Il y a aussi en Corse un sujet très important, celui des droits de succession. Nos jeunes ne peuvent plus hériter du fruit du travail de leurs parents. Ils ne peuvent donc pas hériter des terres familiales, ni de l’appartement familial. Je voudrais qu’on apporte des solutions à cette jeunesse qui a déjà des soucis de formation et pour trouver un emploi. En plus de cela, elle a maintenant des soucis pour se loger. Cela coûte très cher de louer et encore plus d’acheter un appartement avec la spéculation immobilière. Ce sont vraiment de grands thèmes qui me tiennent à cœur. Après, il ne faut pas oublier la santé, où il faut souvent partir sur le continent pour se soigner. C’est donc difficile de parler de priorité car il y a beaucoup de travail en Corse. Je suis prête à relever les défis.

Un cycle de discussions devrait s’amorcer entre le futur gouvernement et les élus de la Corse autour de la possibilité d’évoluer vers un  statut d’autonomie. Quelle sera votre position sur cette question ?

Je vais être très claire : le statut à la Polynésienne, ça ne m’intéresse pas.

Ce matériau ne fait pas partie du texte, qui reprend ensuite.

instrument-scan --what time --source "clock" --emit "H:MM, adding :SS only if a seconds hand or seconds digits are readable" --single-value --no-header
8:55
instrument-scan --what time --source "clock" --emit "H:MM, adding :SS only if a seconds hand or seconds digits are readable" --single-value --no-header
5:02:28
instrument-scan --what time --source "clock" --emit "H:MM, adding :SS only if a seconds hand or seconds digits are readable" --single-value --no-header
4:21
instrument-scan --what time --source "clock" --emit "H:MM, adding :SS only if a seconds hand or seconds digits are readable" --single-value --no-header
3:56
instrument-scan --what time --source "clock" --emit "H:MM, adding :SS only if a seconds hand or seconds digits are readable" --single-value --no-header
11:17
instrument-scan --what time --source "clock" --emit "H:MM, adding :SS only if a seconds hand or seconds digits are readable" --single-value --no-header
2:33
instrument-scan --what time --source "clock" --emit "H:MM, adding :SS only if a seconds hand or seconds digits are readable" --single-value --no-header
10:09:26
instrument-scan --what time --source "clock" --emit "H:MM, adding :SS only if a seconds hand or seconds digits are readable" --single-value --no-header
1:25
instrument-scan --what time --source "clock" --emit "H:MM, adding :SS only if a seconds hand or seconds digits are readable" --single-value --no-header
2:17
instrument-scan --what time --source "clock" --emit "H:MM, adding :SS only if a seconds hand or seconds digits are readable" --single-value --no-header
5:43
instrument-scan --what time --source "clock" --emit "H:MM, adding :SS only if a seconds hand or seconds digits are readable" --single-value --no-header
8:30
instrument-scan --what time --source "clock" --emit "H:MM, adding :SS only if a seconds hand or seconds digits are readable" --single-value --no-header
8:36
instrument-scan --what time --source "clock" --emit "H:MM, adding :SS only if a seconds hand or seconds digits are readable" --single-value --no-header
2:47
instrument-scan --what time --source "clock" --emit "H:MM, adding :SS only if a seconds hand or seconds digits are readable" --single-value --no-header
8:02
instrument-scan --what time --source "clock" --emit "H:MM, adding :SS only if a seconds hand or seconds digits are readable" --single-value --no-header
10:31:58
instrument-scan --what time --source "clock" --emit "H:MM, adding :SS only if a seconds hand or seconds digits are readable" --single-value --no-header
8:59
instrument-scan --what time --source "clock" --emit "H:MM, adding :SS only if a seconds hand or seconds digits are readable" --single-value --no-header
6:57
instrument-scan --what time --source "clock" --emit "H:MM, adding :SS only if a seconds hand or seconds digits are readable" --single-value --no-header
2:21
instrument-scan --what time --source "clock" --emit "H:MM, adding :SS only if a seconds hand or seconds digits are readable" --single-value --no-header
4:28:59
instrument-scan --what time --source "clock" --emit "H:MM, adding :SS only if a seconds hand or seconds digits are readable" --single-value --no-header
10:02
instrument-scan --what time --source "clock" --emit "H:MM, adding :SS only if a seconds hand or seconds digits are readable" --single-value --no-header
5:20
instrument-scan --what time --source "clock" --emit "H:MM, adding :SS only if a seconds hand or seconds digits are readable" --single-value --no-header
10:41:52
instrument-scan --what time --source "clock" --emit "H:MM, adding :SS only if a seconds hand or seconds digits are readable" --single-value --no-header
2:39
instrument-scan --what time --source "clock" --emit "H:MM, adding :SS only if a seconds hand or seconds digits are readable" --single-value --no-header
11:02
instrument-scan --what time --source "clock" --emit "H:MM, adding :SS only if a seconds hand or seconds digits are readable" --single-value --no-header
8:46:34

Je ne veux pas de 55% de la population de l’île en-dessous du seuil de pauvreté. On a déjà 75.000 personnes sous ce seuil en Corse. Et avec cette idée qui est en train de se préparer, c’est ce qui nous attend. Je voudrais que les gens prennent conscience de que cela signifie. L’autonomie de type Polynésie française, ce n’est pas bon pour l’avenir de notre île. Si en plus on ajoute à cela le milieu affairiste et mafieux qui se développe dans l’île, ce serait une catastrophe pour nous. Je veux le bonheur des Corses, je ne veux pas que la situation empire.

Sur certains thèmes, notamment l'immigration, votre parti est proche de Reconquête! qui présentera des candidats dans l’île pour ces Législatives. Cela ne peut-il pas vous pénaliser de ne pas avoir fait alliance avec ses représentants locaux ?

Nous sommes en très bons termes avec monsieur Battistini qui est le représentant d’Éric Zemmour en Corse et qui se présente d’ailleurs dans la deuxième circonscription de Corse-du-Sud. C'est vrai que nous avons des points communs mais aussi quelques points de divergence. Dans ce laps de temps très rapide entre la Présidentielle et la Législative, les discussions politiques sont difficiles. Nous n’avons peut-être pas eu assez de temps pour travailler ensemble sur ce qui nous réunit. Si on passe trop de temps sur ce qui nous sépare, on ne peut pas avancer ; c’est d’ailleurs valable pour tous les partis politiques, pas que pour les nôtres. Nous comptons rester en très bons termes avec les représentants d’Éric Zemmour qui ne sont pas des concurrents mais simplement des adversaires politiques. Ce qui n’empêche pas d’avoir de très bonnes relations.

Après le score élevé de Marine Le Pen dans l’île (58,08%) lors des dernières élections présidentielles, serait-ce une déception de ne pas avoir un député en Corse pour votre parti ?

À titre personnel, non, car je n’ai pas d’ambition pour moi-même. En revanche, je serais plutôt déçue par rapport aux propositions faites par le RN à la fois sur le plan national et sur le plan local car elles sont très bonnes pour notre île. Je suis totalement opposée aux personnes qui nous disent que le RN ne s’intéresse pas à la Corse. Ce n’est pas vrai. Au niveau national, le parti a pris le temps de nous écouter, de regarder nos propositions pour l’île et les a validées. Notamment sur la zone franche, les droits de succession, la vie chère en Corse et la volonté de réduire la TVA à 5,5%. Nous avons donc énormément de choses à gagner à prendre à la fois les propositions nationales et locales afin de retrouver la paix, la prospérité et le bonheur.